Mervyn King, governor of the Bank of England, has stepped way over the line by turning into a cheerleader for the current government’s policies. He’s wrong on the economics — front-loaded spending cuts are the wrong policy for a still-depressed economy — but that’s not the key point; rather, the point is that if you’re going to have an independent central bank, the people running that bank have to be careful to stay above the political fray.A Guardian story quotes Ed Balls, the Labour party shadow chancellor (i.e., the opposition's point person on economic policy):
"The last thing you ever want is for the Bank of England to be drawn into the political arena," said Balls, who was involved in Labour's move in 1997 to give the Bank independence to set interest rates. "Central bank governors have to be very careful about tying themselves too closely to fiscal strategies, especially when they are extreme and are making their job on monetary policy more complicated."One of the things that comes with central bank independence is the expectation that central bankers should be neutral technocrats who keep a narrow focus on monetary policy. In part, this is because central bank independence is a fragile thing, which could be undone by a change to the Federal Reserve Act in the US, or, in the UK, the Bank of England Act. While respect for the principle of central bank independence - exemplified by the fact that Greenspan and Bernanke, both Republicans, were re-nominated by Democratic presidents - has evolved over time, it could be eroded if the central bank was seen to be a partisan actor.
However, I have a bit more sympathy for Governor King than Krugman and Balls do. Central bankers face a dilemma because, while they are rightly expected to stay out of "politics" generally, fiscal policy and monetary policy are interdependent. The central bank is responsible for one part of a fiscal and monetary "policy mix," and its decisions depend on (and are constrained by) the government's tax and spending decisions, and vice-versa.
In the UK, the Bank of England is accommodating "tight" fiscal policy with "loose" monetary policy. To a slightly less dramatic degree, this also occurred between the Clinton administration and the Greenspan Fed in the early 1990's. The early 1980's saw the opposite mix in the US: simultaneously tight monetary policy and loose fiscal policy. While the monetary tightening was seen as necessary to bring inflation under control, it probably wouldn't have had to have been so severe if the Reagan administration's tax cuts and spending increases weren't occuring at the same time.
Since the ultimate impact of a fiscal policy depends on how monetary policy will react, the political system, in theory, could make better-informed decisions if the central bank communicated its views and intentions.

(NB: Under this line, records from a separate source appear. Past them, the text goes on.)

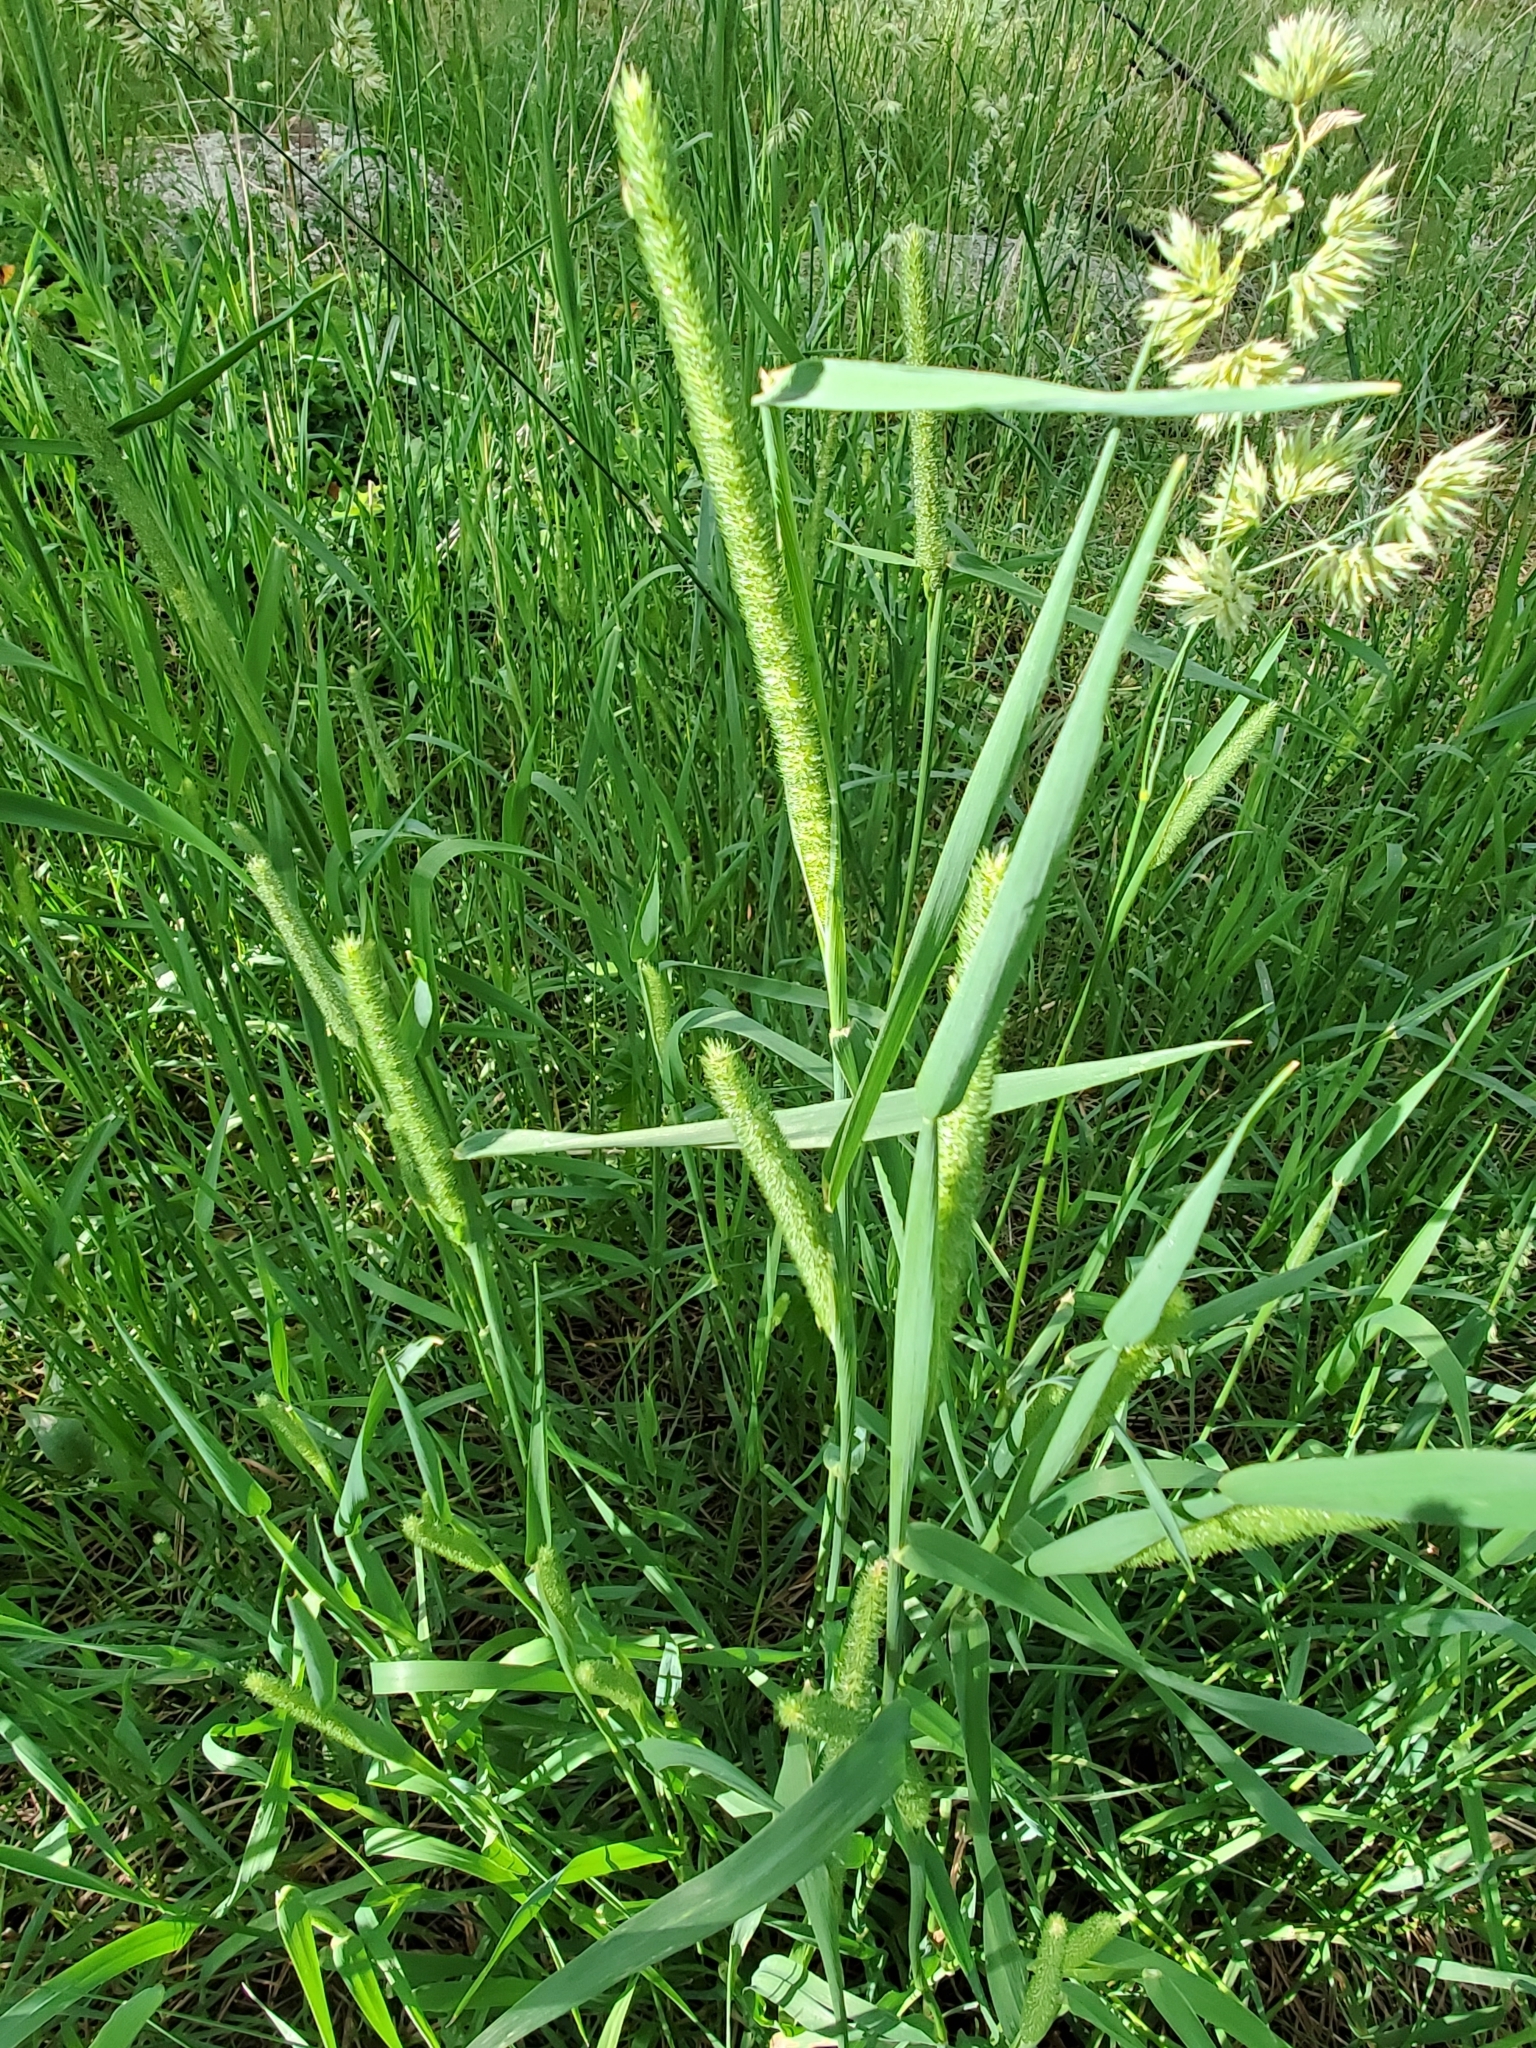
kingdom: Plantae
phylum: Tracheophyta
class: Liliopsida
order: Poales
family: Poaceae
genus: Phleum
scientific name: Phleum pratense
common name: Timothy grass
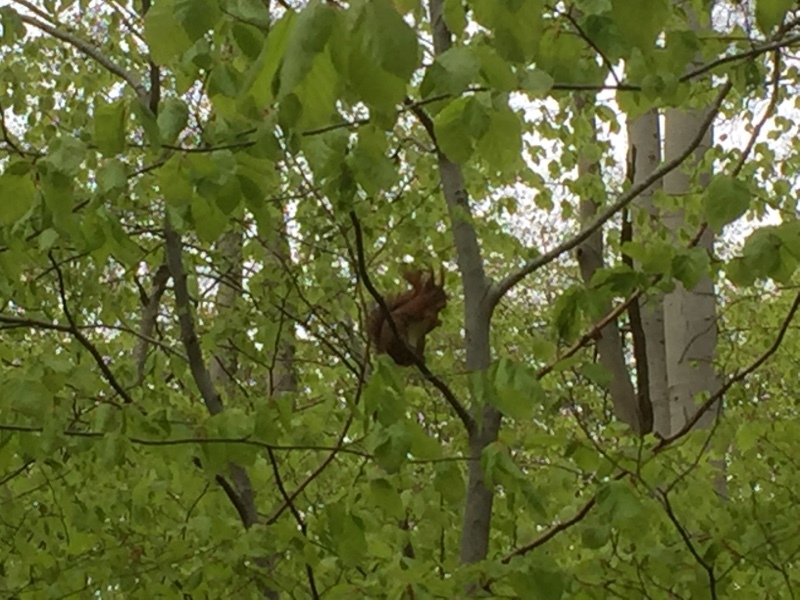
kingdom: Animalia
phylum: Chordata
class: Mammalia
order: Rodentia
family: Sciuridae
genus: Sciurus
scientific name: Sciurus vulgaris
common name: Eurasian red squirrel
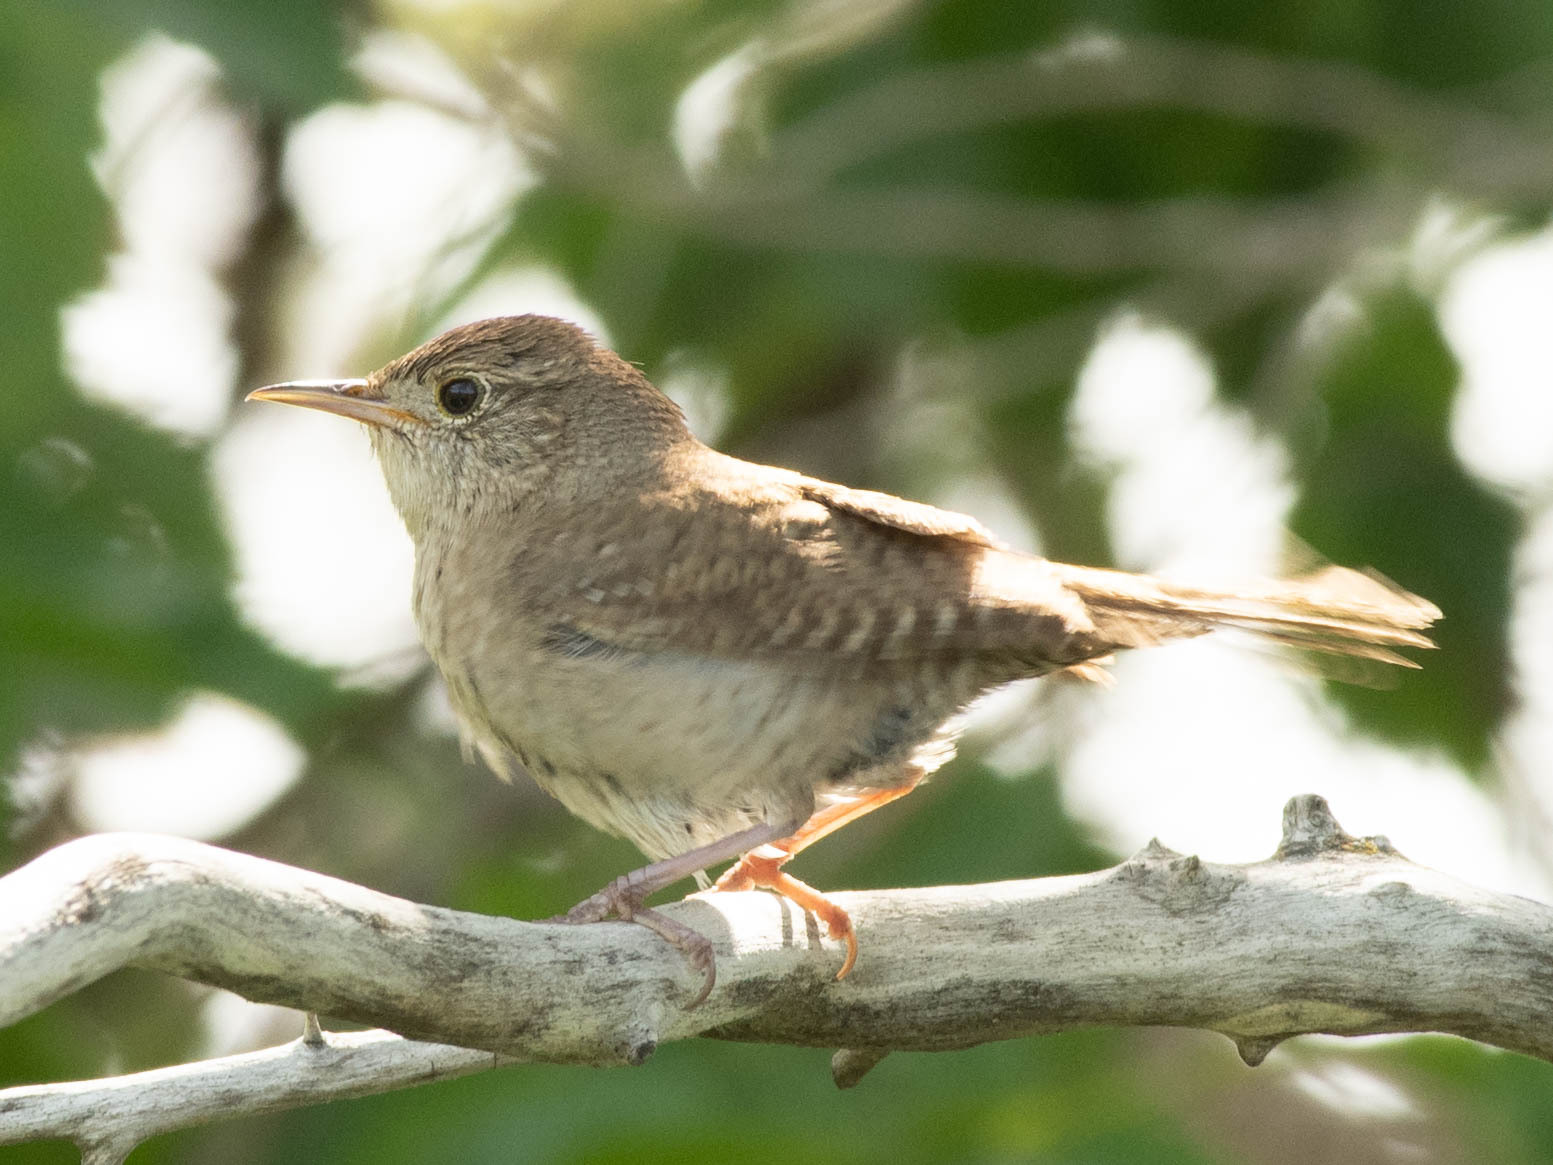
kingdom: Animalia
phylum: Chordata
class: Aves
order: Passeriformes
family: Troglodytidae
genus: Troglodytes
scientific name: Troglodytes aedon
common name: House wren
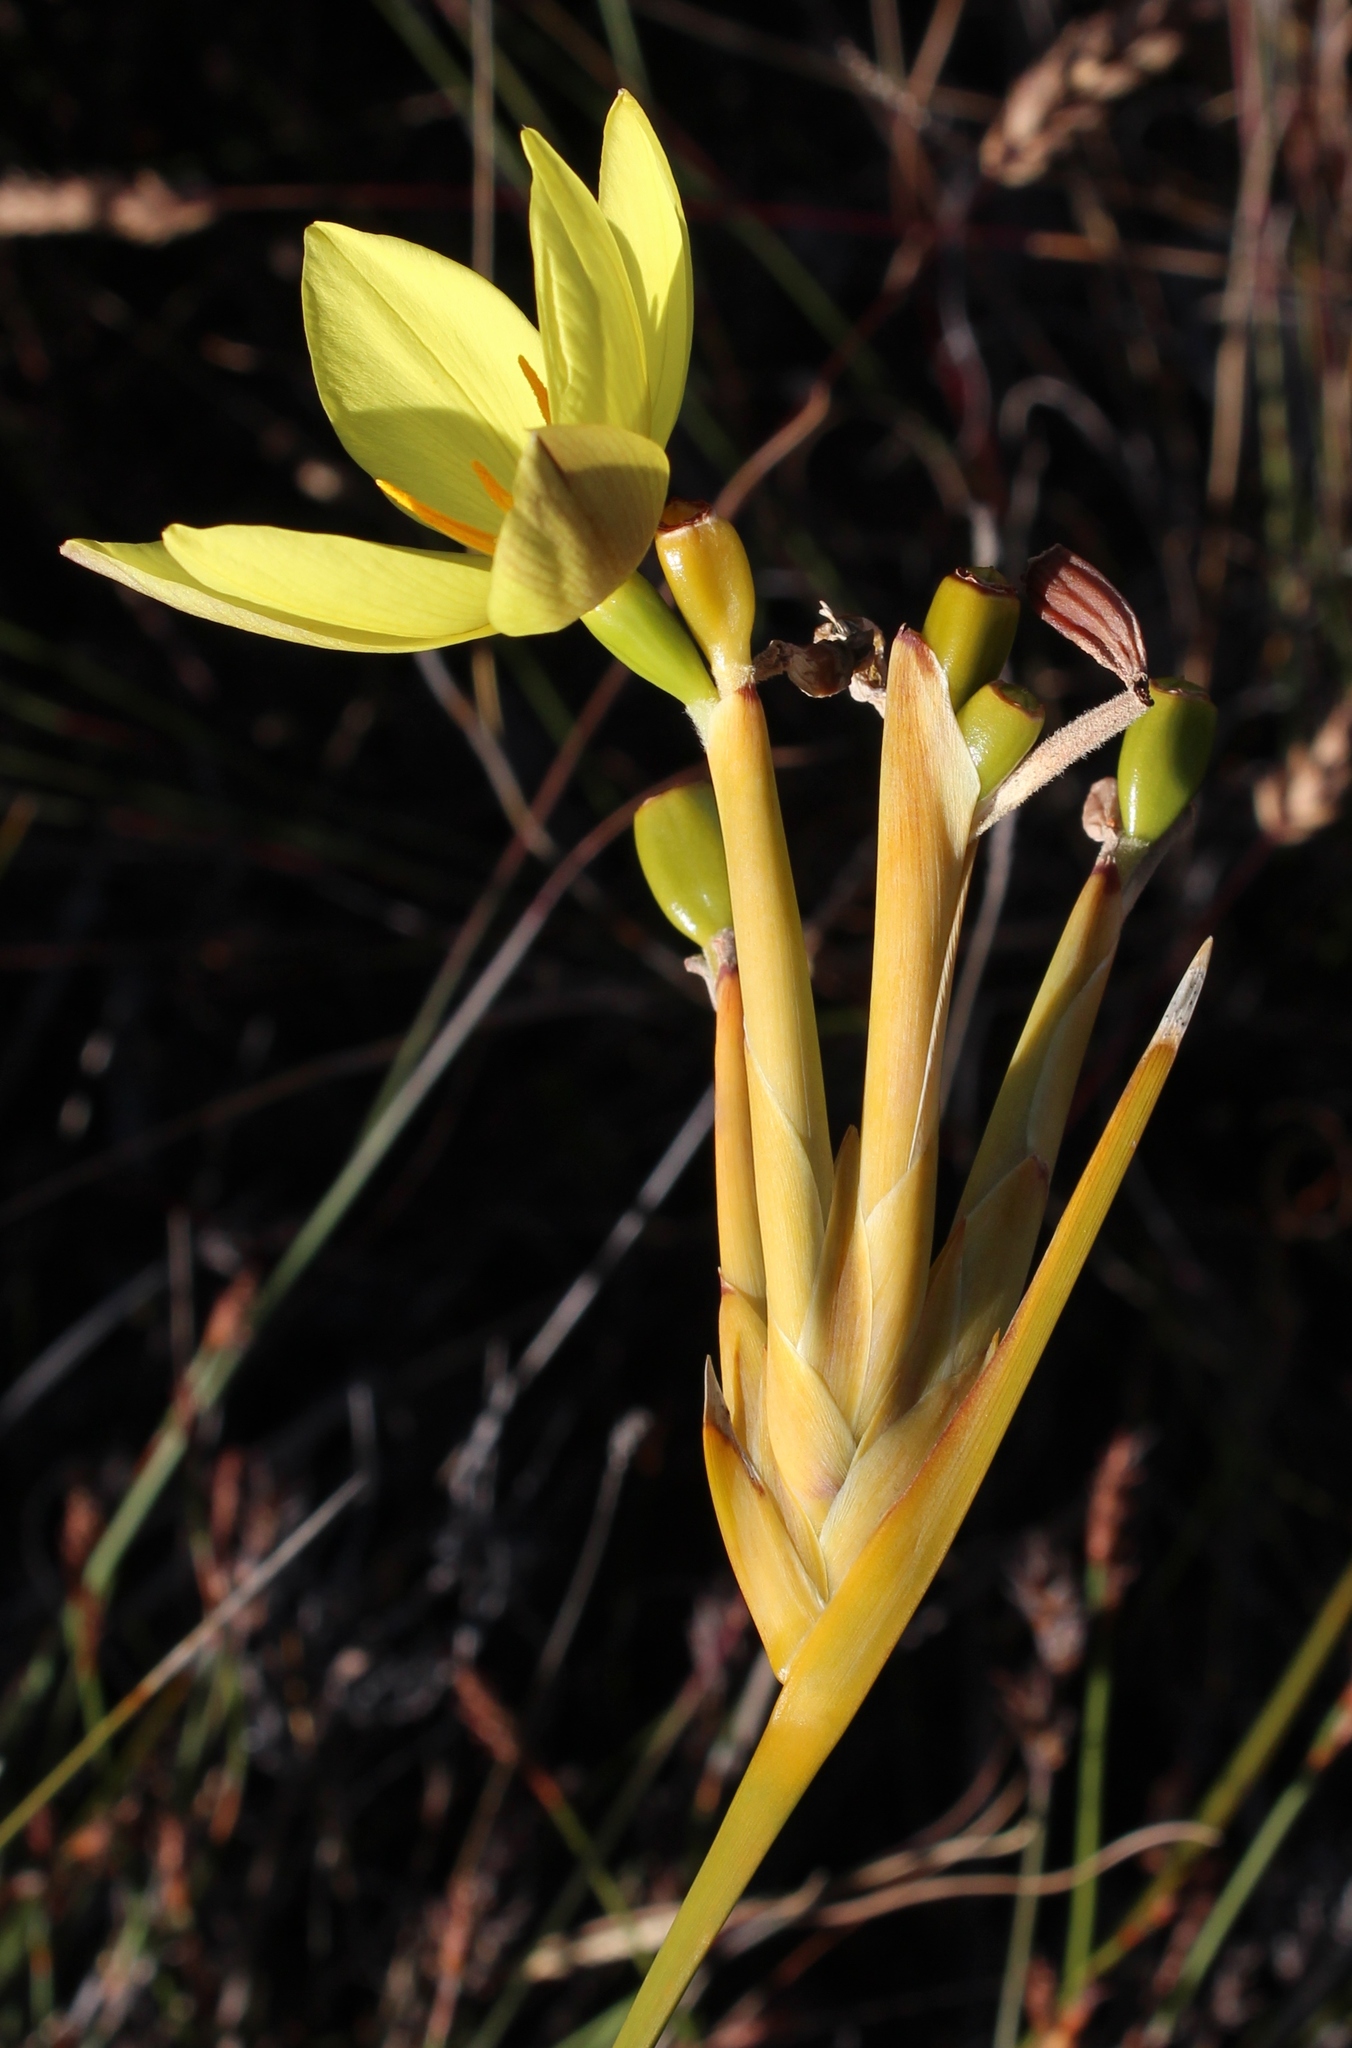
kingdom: Plantae
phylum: Tracheophyta
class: Liliopsida
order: Asparagales
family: Iridaceae
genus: Bobartia
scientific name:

Moreover, because monetary policy has to react to fiscal policy, it is arguably legitimate for the central bank to have preferences about it.
The argument Krugman and Balls are making implies that the benefits from a more explicit coordination of monetary and fiscal policy, which requires central banks to speak about fiscal policy, is outweighed by the damage to central bank independence that occurs when central bankers like King express themselves on "political" tax and spending matters.